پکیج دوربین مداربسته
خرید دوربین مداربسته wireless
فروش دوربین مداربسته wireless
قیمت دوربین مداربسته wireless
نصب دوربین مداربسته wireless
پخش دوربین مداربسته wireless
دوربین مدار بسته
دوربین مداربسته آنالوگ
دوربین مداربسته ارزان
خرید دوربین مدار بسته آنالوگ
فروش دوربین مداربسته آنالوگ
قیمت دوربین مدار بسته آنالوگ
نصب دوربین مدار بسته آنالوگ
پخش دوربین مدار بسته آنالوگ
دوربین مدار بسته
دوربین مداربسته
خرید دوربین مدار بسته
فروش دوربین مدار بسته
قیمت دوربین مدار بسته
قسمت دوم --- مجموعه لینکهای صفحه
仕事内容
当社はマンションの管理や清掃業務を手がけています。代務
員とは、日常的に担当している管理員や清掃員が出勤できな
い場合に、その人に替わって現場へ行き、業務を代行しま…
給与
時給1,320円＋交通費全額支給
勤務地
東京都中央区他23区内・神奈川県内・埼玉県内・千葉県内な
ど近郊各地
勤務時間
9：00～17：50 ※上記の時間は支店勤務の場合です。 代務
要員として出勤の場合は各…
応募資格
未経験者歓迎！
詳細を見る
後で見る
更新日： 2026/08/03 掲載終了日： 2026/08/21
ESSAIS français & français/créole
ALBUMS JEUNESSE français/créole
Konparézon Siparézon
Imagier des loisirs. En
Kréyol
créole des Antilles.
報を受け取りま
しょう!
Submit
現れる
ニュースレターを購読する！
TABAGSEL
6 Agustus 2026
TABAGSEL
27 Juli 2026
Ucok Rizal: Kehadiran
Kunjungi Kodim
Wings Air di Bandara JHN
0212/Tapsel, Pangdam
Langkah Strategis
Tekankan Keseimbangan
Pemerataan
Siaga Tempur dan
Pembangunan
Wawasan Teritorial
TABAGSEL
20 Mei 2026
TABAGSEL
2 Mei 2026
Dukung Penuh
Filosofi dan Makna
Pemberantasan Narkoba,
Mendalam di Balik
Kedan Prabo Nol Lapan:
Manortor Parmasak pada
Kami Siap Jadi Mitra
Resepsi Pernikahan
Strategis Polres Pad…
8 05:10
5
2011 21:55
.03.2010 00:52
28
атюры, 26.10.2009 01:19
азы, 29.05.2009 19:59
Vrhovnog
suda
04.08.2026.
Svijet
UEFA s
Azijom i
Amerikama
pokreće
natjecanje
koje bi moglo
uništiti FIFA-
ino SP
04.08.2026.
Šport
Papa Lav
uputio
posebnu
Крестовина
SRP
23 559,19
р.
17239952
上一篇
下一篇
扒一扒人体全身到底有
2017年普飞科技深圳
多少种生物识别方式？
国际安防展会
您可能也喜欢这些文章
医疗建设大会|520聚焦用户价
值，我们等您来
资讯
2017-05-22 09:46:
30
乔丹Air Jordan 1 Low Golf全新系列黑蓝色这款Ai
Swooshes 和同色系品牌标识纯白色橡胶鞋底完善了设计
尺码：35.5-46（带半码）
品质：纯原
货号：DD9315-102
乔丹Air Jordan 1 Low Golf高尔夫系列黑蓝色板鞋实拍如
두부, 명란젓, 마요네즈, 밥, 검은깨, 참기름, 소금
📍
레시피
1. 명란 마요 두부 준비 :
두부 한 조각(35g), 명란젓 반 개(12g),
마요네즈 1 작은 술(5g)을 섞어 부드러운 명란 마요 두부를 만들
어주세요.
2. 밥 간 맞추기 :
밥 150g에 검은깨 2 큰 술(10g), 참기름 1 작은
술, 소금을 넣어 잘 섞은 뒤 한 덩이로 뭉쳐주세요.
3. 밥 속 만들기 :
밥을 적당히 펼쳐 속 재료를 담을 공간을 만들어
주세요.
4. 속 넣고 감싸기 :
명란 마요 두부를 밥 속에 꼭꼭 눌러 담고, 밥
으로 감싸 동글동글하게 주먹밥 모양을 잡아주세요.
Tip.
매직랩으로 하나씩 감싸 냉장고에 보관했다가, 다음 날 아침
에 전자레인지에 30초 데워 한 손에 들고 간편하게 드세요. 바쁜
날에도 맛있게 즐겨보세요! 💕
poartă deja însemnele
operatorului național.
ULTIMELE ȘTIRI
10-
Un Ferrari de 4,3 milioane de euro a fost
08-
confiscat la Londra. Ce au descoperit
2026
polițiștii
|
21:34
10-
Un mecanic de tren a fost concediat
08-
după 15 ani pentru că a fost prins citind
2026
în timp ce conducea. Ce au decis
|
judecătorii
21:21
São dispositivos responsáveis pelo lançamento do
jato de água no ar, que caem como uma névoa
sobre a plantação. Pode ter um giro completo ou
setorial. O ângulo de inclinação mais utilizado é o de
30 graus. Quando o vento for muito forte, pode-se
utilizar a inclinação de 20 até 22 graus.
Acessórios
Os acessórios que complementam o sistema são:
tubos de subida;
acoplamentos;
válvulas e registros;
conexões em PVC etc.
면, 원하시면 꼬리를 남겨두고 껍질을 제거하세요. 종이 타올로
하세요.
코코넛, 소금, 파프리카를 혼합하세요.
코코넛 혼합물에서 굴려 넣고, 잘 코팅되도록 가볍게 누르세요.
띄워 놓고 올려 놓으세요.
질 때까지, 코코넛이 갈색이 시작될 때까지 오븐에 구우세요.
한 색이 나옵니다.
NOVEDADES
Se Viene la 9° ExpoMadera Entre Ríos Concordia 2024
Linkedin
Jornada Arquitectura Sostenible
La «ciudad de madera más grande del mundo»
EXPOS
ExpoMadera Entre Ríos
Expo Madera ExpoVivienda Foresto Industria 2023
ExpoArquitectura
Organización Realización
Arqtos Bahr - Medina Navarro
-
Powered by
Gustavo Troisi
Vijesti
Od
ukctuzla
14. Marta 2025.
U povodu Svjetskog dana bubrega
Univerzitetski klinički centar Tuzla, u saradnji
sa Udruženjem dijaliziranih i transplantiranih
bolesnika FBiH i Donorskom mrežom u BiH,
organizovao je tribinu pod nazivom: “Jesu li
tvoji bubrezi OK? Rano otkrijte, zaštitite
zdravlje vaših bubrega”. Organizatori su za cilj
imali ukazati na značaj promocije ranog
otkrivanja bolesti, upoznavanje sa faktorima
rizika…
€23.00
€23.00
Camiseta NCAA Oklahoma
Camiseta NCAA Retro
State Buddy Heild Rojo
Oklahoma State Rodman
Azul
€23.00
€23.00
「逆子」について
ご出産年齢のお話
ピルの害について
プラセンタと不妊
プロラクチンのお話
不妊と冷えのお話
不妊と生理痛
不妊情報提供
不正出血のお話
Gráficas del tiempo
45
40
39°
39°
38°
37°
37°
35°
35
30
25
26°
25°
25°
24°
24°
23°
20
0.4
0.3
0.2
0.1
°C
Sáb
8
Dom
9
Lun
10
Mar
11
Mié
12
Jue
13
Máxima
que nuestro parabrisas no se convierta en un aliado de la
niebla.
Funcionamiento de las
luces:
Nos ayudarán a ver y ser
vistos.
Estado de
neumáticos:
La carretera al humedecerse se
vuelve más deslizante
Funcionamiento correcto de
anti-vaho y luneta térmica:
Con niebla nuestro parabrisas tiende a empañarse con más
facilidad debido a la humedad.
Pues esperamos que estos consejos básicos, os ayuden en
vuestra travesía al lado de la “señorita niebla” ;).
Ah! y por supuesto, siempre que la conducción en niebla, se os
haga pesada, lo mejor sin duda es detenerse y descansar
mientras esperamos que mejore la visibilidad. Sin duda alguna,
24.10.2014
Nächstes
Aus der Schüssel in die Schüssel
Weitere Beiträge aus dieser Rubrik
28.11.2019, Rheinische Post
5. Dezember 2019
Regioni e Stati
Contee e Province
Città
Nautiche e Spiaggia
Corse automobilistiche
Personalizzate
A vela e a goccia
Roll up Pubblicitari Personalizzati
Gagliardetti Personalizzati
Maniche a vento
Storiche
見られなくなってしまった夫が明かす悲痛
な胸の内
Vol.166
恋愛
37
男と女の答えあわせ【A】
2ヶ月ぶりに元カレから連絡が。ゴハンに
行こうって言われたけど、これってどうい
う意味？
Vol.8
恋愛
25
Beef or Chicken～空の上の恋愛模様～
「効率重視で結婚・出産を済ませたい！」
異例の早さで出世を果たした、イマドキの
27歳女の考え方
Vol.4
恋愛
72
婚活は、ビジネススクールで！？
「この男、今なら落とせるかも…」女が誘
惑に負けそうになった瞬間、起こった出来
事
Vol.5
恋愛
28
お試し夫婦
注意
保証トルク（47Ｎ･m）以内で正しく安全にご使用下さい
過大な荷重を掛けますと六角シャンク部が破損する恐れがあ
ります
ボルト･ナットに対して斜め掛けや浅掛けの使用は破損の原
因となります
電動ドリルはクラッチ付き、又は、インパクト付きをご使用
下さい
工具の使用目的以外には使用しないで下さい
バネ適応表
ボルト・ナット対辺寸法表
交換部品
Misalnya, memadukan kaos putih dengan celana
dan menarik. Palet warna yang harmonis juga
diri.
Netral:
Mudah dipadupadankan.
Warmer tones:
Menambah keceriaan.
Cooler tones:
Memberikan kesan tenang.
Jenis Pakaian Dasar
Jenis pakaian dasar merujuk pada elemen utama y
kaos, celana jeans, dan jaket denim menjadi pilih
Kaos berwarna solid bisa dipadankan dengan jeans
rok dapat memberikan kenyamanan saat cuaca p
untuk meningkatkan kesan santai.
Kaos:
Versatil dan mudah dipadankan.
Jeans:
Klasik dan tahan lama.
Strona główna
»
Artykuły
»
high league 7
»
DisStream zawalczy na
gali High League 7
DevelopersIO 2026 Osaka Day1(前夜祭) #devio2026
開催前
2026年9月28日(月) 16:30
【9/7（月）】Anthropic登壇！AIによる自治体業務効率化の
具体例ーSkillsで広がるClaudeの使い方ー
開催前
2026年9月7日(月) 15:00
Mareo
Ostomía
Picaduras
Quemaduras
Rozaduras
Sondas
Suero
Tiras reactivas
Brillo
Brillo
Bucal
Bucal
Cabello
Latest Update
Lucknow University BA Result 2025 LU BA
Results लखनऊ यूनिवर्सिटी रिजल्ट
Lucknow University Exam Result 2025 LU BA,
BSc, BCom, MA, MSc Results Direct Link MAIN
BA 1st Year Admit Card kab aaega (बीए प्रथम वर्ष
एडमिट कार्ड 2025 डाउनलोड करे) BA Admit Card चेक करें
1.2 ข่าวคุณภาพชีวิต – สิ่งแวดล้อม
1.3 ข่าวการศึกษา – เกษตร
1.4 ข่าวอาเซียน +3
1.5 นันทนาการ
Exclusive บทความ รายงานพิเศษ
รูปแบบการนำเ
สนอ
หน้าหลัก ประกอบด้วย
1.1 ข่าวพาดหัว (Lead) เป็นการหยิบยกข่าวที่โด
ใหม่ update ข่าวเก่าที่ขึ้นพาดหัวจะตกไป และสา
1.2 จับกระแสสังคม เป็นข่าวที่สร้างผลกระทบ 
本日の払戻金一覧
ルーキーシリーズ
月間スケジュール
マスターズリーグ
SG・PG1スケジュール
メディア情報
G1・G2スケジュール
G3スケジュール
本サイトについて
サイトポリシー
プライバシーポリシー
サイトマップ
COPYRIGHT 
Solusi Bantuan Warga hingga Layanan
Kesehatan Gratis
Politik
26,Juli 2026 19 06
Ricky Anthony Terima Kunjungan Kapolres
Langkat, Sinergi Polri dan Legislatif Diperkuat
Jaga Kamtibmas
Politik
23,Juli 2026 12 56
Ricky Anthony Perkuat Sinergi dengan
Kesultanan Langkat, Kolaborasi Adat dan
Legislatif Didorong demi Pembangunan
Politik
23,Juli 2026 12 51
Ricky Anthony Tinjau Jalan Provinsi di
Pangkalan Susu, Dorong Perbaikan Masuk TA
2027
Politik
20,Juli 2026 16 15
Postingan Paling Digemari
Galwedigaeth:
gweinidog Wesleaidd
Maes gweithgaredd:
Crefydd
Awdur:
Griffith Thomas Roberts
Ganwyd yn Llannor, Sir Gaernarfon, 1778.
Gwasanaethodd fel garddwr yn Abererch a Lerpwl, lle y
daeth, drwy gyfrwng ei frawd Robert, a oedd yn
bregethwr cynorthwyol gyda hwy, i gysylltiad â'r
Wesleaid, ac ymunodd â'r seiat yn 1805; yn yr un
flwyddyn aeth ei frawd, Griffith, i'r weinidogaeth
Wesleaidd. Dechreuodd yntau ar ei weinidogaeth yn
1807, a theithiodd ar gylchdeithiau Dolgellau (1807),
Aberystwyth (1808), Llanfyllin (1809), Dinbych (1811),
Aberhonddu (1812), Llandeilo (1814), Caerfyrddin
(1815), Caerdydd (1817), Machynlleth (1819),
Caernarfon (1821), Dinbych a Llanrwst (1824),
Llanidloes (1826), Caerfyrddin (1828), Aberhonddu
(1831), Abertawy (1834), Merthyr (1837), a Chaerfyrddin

- _Job item_:
Please return the material word for word, beginning at its first line and ending after the line that contains "خرید دوربین مدار بسته آنالوگ".

- _Exercise result_:
پکیج دوربین مداربسته
خرید دوربین مداربسته wireless
فروش دوربین مداربسته wireless
قیمت دوربین مداربسته wireless
نصب دوربین مداربسته wireless
پخش دوربین مداربسته wireless
دوربین مدار بسته
دوربین مداربسته آنالوگ
دوربین مداربسته ارزان
خرید دوربین مدار بسته آنالوگ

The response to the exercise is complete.